Yo de fútbol no sé nada. En varias ocasiones lo confesé sin vergüenza. Pero aquel día quedé impresionada escuchando a los comentaristas hablándoles apasionadamente a los argentinos que atiborraban las tribunas del estadio en Quito, o estaban en sus casas, en las oficinas públicas, frente a los televisores del mundo entero. Y todos repetían las palabras como un rezo: “Vamos vamos, Argentina, vamos vamos, a ganar, que esta barra, kilombera, no te deja, no te deja de alentar”.
Y ¡oh, qué horror! el partido comienza y al minuto Ecuador mete un gol… pero no, no puede ser, “la … madre que los parió”, gritaban los argentinos como si estuvieran elevando sus más altas preces al altísimo. Claro, no podía ser de otro modo, contando con el gran ícono de nuestros tiempos. Al final Argentina ganó con 3 “latigazos” “diviiinos” de Messi, el Zeus “de la redonda”.
Simjat Torá cobraba de repente otro sentido.
Millones de ellos se habían encomendado a Leo Messi, para pedirle que ganara, que los salvara de la peor humillación posible para su ser nacional: quedar afuera de un mundial de fútbol.
Porque la divina providencia se la debía a los argentinos, ya que hubo otros momentos en que el destino no pudo ocuparse tanto de una Argentina que, mientras aspiraba a alcanzar lo único que realmente le interesaba, el cielo futbolístico, estuvo al borde del infierno financiero. En tiempos en los que se contaba que el mejor negocio del mundo era comprar un argentino en lo que vale y venderlo en lo que dice valer.

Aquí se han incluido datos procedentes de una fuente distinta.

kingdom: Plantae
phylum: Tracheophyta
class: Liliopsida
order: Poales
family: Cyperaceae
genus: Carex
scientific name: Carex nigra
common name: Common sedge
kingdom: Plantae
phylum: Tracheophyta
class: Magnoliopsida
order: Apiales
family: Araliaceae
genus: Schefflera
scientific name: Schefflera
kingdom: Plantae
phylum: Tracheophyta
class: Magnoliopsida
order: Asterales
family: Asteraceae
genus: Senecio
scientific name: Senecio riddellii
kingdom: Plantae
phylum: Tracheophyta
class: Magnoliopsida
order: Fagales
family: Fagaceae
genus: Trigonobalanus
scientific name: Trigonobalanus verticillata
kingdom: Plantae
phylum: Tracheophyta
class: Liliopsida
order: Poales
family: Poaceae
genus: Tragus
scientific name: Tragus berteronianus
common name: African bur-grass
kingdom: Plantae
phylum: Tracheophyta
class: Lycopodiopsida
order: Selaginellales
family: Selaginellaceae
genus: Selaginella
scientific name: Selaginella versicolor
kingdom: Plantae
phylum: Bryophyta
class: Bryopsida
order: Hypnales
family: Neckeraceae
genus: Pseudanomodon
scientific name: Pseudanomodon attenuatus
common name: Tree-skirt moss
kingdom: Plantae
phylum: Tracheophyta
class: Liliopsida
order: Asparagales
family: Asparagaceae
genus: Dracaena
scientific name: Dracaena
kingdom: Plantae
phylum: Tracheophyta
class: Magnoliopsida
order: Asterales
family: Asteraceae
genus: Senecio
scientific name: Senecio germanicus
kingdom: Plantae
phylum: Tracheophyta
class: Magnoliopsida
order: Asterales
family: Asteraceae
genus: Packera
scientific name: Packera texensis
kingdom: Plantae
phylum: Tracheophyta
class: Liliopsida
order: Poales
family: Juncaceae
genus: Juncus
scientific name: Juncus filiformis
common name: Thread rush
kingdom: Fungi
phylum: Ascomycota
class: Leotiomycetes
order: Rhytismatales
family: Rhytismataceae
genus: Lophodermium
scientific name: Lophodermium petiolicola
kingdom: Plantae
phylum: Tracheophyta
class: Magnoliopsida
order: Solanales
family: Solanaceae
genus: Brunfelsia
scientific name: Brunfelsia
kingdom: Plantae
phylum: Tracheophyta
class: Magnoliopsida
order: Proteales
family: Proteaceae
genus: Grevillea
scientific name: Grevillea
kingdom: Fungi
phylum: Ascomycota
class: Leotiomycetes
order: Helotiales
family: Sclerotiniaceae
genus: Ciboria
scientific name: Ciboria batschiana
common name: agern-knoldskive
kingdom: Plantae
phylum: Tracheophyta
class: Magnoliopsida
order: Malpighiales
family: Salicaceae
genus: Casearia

Todo el mundo lo sabe: Además de un ego sumamente exacerbado, los argentinos padecen de Mundialitis Aguda, una enfermedad que, más que una enfermedad, es la pasión llevada a su punto de no hay vuelta atrás. Sin ir más lejos, la canción favorita de Diego Maradona era Mi enfermedad.
Para los argentinos, el fútbol, Maradona antes, Messi ahora, es una enfermedad que minimiza todas las demás urgencias patrióticas. Ni los ataques suicidas en el mundo, ni el terremoto en México, ni los tsunamis, ni las guerras, ni la inflación, ni siquiera las relaciones amorosas pasionales, interrumpen el festivo flujo emocional que implica un ganar en el fútbol. Cuando echa a rodar la pelota, Argentina entra en una especie de trance, en una meditación colectiva, en un silencio que solo estalla cuando se hace un goooool.
Es como que todos los argentinos, estén donde estén, sean ricos o sean pobres, niños, adolescentes o adultos, todos sueñan con lo mismo, buscan lo mismo: ganar en la cancha. Si lo hicieron una vez, lo volverán a hacer. Irán en busca de la gloria. Eso es lo único importante. Si no ganan, no son nada. La vida no vale nada entonces. La vida se reduce al destino del balompié.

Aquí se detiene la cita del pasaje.